How to complete this task. Transcribe the data below verbatim from the line with "En particular, cerca del 30% de estos bono" to the line with "pengantin perempuan tampak menjerit-jerit di". Include both of those lines.

○ ○ ○ ○ ○

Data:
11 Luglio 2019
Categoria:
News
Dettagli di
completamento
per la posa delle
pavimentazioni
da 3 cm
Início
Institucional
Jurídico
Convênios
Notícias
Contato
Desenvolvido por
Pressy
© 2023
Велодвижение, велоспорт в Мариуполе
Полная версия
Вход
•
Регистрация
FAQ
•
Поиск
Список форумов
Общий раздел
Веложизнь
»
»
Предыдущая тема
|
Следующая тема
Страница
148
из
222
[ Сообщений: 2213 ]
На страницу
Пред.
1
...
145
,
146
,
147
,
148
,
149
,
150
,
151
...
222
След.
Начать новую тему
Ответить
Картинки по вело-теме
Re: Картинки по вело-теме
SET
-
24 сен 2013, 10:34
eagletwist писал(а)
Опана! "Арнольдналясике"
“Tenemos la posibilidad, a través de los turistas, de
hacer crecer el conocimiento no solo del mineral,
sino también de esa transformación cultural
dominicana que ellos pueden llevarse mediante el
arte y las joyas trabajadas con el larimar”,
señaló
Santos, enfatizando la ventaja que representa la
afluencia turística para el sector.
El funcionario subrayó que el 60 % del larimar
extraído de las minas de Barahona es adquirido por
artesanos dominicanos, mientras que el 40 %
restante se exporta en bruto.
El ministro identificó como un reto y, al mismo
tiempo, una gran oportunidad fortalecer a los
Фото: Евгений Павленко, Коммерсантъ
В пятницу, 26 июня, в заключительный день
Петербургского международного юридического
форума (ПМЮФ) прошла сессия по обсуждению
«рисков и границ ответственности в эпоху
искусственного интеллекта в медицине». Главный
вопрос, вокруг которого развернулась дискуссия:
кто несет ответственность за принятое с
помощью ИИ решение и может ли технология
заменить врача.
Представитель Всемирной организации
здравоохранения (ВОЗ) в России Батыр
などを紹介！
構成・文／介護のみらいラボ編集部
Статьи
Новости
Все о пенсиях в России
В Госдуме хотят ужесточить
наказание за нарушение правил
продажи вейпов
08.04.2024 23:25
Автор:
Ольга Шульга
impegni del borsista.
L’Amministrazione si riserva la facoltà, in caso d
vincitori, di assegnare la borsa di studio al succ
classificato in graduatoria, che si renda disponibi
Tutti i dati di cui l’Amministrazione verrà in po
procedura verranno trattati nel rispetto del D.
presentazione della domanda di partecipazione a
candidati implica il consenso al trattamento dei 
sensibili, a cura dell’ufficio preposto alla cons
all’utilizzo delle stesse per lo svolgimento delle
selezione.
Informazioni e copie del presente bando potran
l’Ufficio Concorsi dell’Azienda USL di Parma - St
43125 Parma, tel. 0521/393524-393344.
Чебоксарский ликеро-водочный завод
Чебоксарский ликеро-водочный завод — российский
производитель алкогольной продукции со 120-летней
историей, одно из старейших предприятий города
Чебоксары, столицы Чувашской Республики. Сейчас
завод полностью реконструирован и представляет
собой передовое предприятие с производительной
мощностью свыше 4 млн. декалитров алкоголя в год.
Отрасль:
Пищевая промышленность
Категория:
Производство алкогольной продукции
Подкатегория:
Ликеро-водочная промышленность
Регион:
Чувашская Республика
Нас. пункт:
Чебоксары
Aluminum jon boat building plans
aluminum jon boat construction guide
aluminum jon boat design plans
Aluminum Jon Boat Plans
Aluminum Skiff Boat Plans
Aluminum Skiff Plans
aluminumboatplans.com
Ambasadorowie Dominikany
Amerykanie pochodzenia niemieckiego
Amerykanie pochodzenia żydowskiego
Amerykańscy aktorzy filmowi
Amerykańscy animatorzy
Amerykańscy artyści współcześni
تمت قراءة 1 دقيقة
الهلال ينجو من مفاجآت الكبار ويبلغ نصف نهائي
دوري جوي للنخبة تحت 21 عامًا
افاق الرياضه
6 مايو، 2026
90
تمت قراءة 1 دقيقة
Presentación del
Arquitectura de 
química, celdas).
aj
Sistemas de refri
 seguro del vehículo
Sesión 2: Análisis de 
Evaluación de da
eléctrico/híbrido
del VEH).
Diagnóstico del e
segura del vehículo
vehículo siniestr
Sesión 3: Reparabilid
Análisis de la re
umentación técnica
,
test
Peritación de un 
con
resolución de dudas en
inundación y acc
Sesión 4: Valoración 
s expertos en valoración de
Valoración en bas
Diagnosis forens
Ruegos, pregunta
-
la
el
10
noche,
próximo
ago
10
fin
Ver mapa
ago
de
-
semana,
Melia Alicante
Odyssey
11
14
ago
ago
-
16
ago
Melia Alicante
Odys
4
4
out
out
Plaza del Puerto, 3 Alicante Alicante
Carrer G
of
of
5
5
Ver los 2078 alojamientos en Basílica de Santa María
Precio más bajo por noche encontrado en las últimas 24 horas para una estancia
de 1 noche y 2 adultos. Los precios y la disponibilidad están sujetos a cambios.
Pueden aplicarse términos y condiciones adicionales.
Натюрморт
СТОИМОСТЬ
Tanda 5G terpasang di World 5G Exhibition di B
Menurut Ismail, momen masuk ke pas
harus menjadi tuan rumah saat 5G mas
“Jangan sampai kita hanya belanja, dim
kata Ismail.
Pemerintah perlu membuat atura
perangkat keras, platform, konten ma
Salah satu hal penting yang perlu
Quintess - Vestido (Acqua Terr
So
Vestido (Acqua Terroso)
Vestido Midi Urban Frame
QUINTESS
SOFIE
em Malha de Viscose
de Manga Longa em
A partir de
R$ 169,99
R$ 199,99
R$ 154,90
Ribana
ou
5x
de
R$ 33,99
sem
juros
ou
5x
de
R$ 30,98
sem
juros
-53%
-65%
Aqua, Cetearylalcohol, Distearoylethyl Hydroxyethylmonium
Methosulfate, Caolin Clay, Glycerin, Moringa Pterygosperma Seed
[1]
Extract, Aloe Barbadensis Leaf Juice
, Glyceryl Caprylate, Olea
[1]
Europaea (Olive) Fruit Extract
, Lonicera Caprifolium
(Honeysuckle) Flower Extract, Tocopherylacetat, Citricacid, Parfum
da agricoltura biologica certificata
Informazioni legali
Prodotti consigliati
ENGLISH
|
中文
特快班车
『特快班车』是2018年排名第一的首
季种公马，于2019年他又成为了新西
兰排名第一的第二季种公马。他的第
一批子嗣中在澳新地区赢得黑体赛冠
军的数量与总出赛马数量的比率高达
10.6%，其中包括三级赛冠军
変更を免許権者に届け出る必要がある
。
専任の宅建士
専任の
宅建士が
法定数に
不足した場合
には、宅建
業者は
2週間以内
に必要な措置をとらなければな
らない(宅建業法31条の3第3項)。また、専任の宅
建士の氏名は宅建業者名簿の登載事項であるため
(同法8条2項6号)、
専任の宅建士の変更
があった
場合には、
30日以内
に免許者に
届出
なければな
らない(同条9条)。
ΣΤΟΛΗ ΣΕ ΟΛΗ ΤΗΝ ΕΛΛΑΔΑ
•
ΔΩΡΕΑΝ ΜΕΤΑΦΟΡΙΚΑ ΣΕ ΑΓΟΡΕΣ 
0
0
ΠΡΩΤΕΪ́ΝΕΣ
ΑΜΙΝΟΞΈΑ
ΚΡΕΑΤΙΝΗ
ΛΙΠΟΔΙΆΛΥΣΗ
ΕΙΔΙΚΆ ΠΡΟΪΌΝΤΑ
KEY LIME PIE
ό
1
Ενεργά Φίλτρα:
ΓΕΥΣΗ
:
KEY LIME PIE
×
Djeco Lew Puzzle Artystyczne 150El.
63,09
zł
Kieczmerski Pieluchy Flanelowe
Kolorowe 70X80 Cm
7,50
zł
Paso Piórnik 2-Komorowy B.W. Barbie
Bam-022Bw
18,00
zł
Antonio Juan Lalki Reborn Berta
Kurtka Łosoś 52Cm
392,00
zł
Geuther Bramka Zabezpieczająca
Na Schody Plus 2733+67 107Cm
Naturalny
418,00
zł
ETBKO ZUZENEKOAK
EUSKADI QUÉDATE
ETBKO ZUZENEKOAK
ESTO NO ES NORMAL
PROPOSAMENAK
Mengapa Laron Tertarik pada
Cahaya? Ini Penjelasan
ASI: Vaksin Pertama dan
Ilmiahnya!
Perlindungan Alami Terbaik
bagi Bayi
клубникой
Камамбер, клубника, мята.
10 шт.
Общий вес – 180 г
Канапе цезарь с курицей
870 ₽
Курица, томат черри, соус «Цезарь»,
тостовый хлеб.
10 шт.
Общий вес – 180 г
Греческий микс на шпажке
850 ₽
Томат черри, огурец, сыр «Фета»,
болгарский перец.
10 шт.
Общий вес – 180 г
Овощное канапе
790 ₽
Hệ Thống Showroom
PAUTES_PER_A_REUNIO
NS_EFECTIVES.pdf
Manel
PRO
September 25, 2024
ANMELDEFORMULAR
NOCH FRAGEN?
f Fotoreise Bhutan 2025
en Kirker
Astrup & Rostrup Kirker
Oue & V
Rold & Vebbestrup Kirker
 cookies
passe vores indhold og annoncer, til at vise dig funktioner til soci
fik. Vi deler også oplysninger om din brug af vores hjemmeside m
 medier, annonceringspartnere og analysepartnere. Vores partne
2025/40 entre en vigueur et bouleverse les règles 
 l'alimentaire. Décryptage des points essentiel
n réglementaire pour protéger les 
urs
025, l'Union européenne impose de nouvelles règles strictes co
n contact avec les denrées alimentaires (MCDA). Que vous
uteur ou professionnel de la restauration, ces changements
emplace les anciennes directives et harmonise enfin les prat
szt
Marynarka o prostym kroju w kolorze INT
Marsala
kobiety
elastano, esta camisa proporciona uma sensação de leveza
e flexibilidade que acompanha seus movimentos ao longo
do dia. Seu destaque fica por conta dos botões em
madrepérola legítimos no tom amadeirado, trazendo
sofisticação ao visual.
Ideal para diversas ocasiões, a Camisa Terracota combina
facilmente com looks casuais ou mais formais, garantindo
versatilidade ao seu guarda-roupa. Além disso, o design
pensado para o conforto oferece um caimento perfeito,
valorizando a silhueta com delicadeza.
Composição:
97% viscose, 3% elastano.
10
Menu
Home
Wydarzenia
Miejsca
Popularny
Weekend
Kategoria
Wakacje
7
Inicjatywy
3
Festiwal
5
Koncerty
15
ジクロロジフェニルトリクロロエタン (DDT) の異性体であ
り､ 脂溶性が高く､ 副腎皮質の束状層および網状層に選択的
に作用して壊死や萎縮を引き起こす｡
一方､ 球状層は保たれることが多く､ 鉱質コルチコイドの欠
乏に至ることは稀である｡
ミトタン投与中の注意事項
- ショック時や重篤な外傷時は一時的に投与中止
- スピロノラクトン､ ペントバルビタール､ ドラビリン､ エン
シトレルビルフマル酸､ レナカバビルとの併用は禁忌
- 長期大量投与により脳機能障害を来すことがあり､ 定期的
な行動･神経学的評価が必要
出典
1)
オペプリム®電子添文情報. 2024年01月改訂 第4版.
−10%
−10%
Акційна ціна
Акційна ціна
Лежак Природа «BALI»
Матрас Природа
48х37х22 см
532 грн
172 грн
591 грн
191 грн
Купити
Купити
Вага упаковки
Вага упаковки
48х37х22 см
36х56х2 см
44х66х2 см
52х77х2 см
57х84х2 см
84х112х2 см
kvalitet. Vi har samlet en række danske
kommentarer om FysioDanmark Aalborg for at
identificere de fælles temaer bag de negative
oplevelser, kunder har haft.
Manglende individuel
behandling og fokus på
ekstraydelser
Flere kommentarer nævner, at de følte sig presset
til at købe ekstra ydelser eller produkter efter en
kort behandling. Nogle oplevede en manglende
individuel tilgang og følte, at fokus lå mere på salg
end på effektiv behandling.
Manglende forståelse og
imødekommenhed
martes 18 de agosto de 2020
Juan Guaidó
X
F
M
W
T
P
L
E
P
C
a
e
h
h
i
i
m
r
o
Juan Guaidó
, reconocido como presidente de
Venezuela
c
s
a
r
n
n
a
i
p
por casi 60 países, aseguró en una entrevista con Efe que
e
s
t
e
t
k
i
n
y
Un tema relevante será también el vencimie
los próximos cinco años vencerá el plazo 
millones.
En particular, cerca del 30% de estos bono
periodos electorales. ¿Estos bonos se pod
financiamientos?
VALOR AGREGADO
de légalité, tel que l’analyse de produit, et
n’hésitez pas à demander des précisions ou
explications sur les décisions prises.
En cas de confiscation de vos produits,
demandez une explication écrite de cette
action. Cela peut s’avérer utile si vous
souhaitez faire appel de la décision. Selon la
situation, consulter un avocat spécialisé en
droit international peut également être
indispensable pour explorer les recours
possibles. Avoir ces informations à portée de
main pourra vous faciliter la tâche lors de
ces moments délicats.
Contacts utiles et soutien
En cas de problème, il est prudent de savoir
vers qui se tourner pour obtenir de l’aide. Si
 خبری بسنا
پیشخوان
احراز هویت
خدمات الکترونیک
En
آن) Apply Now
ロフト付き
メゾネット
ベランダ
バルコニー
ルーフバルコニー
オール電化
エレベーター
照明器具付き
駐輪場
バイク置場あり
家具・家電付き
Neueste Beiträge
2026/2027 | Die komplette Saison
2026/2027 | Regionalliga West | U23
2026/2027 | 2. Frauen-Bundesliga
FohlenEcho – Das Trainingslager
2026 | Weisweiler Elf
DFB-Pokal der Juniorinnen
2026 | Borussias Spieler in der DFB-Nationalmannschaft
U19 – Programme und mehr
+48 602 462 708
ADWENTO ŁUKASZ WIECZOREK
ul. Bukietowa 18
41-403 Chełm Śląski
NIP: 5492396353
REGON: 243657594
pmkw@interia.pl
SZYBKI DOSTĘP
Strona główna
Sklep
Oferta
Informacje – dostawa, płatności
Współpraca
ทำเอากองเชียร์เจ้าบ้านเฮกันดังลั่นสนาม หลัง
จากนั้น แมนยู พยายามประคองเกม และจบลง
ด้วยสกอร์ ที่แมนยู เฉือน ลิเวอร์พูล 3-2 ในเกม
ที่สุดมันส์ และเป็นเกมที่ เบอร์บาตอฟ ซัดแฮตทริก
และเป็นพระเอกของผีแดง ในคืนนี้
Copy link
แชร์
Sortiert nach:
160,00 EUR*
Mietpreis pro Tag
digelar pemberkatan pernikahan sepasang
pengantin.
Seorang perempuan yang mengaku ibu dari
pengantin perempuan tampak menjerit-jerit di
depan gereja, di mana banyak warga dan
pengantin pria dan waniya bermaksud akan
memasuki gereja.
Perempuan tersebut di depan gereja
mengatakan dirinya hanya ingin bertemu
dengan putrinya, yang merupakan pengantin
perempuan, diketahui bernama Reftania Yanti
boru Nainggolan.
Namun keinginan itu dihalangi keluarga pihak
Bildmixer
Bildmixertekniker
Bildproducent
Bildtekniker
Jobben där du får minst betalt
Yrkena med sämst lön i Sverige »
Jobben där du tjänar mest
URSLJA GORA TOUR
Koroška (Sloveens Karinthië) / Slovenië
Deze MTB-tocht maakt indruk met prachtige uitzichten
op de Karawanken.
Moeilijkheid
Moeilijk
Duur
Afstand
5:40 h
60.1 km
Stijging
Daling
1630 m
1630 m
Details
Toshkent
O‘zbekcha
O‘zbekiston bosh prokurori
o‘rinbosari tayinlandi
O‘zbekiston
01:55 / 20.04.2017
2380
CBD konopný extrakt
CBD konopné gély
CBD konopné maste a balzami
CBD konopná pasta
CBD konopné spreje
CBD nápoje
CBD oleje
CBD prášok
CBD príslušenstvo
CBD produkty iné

○ ○ ○ ○ ○

Result of the exercise.
En particular, cerca del 30% de estos bono
periodos electorales. ¿Estos bonos se pod
financiamientos?
VALOR AGREGADO
de légalité, tel que l’analyse de produit, et
n’hésitez pas à demander des précisions ou
explications sur les décisions prises.
En cas de confiscation de vos produits,
demandez une explication écrite de cette
action. Cela peut s’avérer utile si vous
souhaitez faire appel de la décision. Selon la
situation, consulter un avocat spécialisé en
droit international peut également être
indispensable pour explorer les recours
possibles. Avoir ces informations à portée de
main pourra vous faciliter la tâche lors de
ces moments délicats.
Contacts utiles et soutien
En cas de problème, il est prudent de savoir
vers qui se tourner pour obtenir de l’aide. Si
 خبری بسنا
پیشخوان
احراز هویت
خدمات الکترونیک
En
آن) Apply Now
ロフト付き
メゾネット
ベランダ
バルコニー
ルーフバルコニー
オール電化
エレベーター
照明器具付き
駐輪場
バイク置場あり
家具・家電付き
Neueste Beiträge
2026/2027 | Die komplette Saison
2026/2027 | Regionalliga West | U23
2026/2027 | 2. Frauen-Bundesliga
FohlenEcho – Das Trainingslager
2026 | Weisweiler Elf
DFB-Pokal der Juniorinnen
2026 | Borussias Spieler in der DFB-Nationalmannschaft
U19 – Programme und mehr
+48 602 462 708
ADWENTO ŁUKASZ WIECZOREK
ul. Bukietowa 18
41-403 Chełm Śląski
NIP: 5492396353
REGON: 243657594
pmkw@interia.pl
SZYBKI DOSTĘP
Strona główna
Sklep
Oferta
Informacje – dostawa, płatności
Współpraca
ทำเอากองเชียร์เจ้าบ้านเฮกันดังลั่นสนาม หลัง
จากนั้น แมนยู พยายามประคองเกม และจบลง
ด้วยสกอร์ ที่แมนยู เฉือน ลิเวอร์พูล 3-2 ในเกม
ที่สุดมันส์ และเป็นเกมที่ เบอร์บาตอฟ ซัดแฮตทริก
และเป็นพระเอกของผีแดง ในคืนนี้
Copy link
แชร์
Sortiert nach:
160,00 EUR*
Mietpreis pro Tag
digelar pemberkatan pernikahan sepasang
pengantin.
Seorang perempuan yang mengaku ibu dari
pengantin perempuan tampak menjerit-jerit di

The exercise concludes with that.